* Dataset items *
* * * * * * *
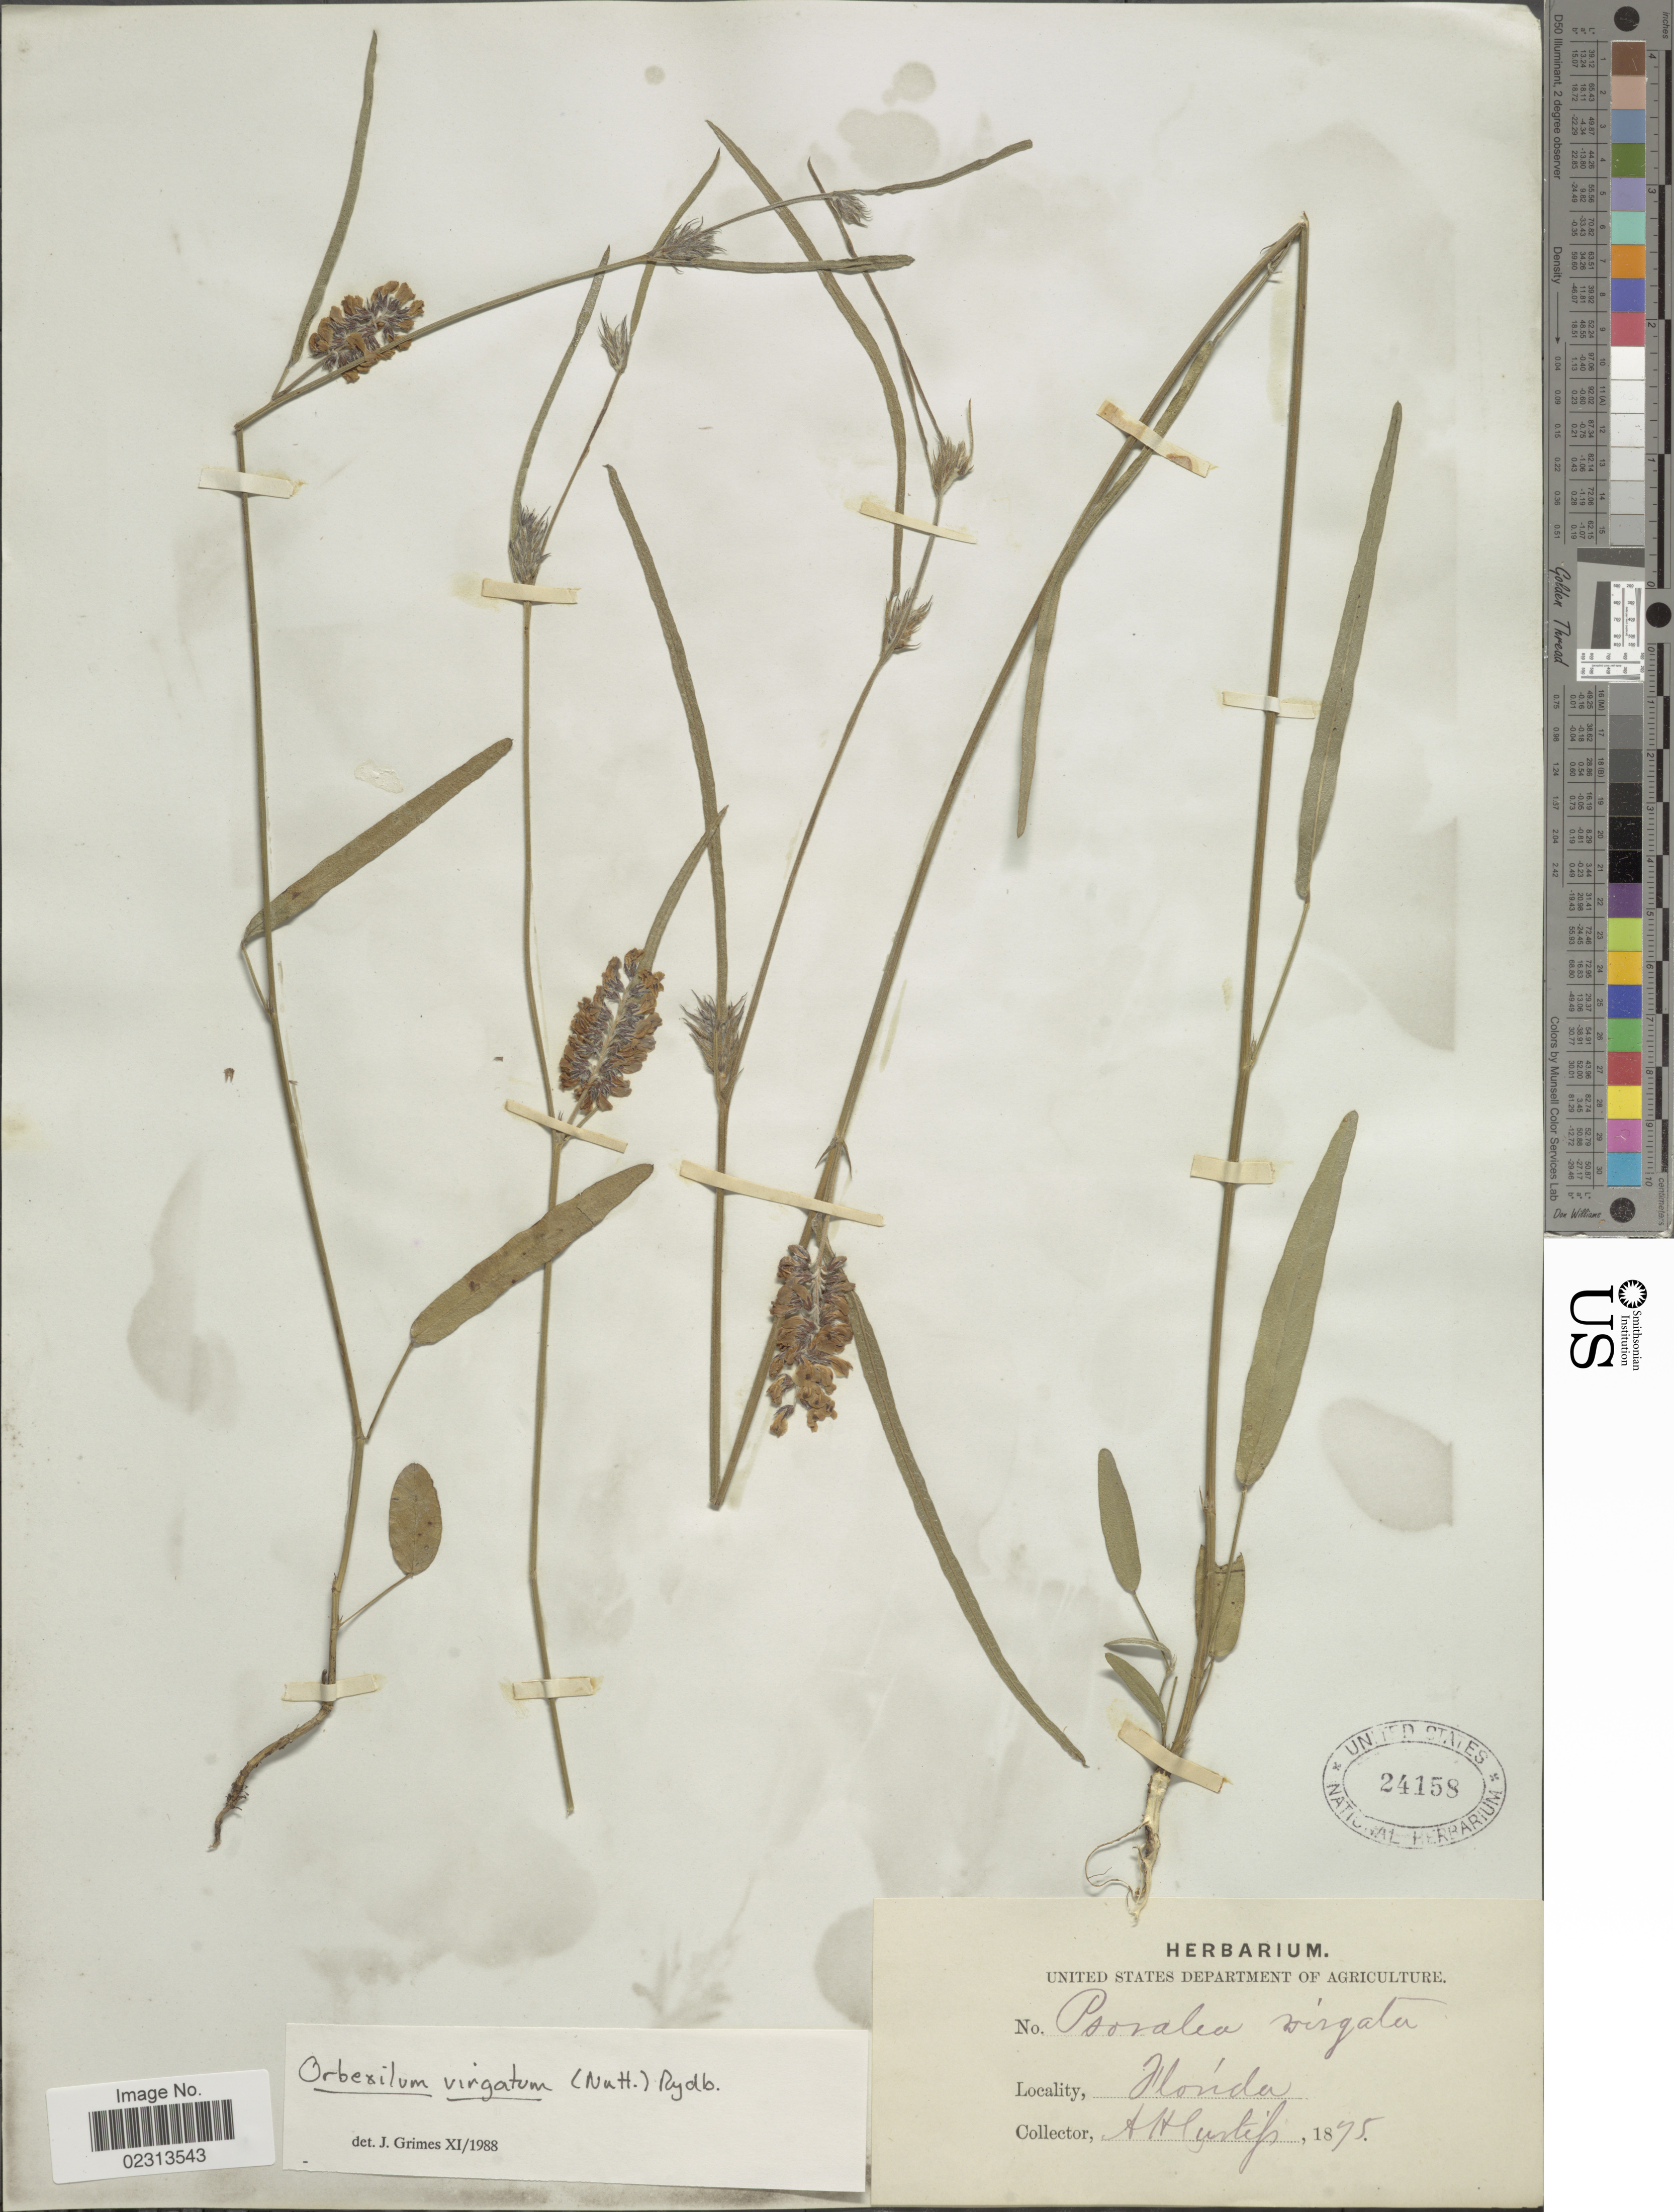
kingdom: Plantae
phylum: Tracheophyta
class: Magnoliopsida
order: Fabales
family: Fabaceae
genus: Orbexilum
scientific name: Orbexilum virgatum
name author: (Nutt.) Rydb.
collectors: A. H. Curtiss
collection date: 1875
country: United States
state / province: Florida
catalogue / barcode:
* * * * * * *
* WHAT YOU HAVE TO DO *
Write out the rows from the line containing "family: Fabaceae" through the end of the rows, keeping each line unchanged.

* WRITTEN RESPONSE *
family: Fabaceae
genus: Orbexilum
scientific name: Orbexilum virgatum
name author: (Nutt.) Rydb.
collectors: A. H. Curtiss
collection date: 1875
country: United States
state / province: Florida
catalogue / barcode:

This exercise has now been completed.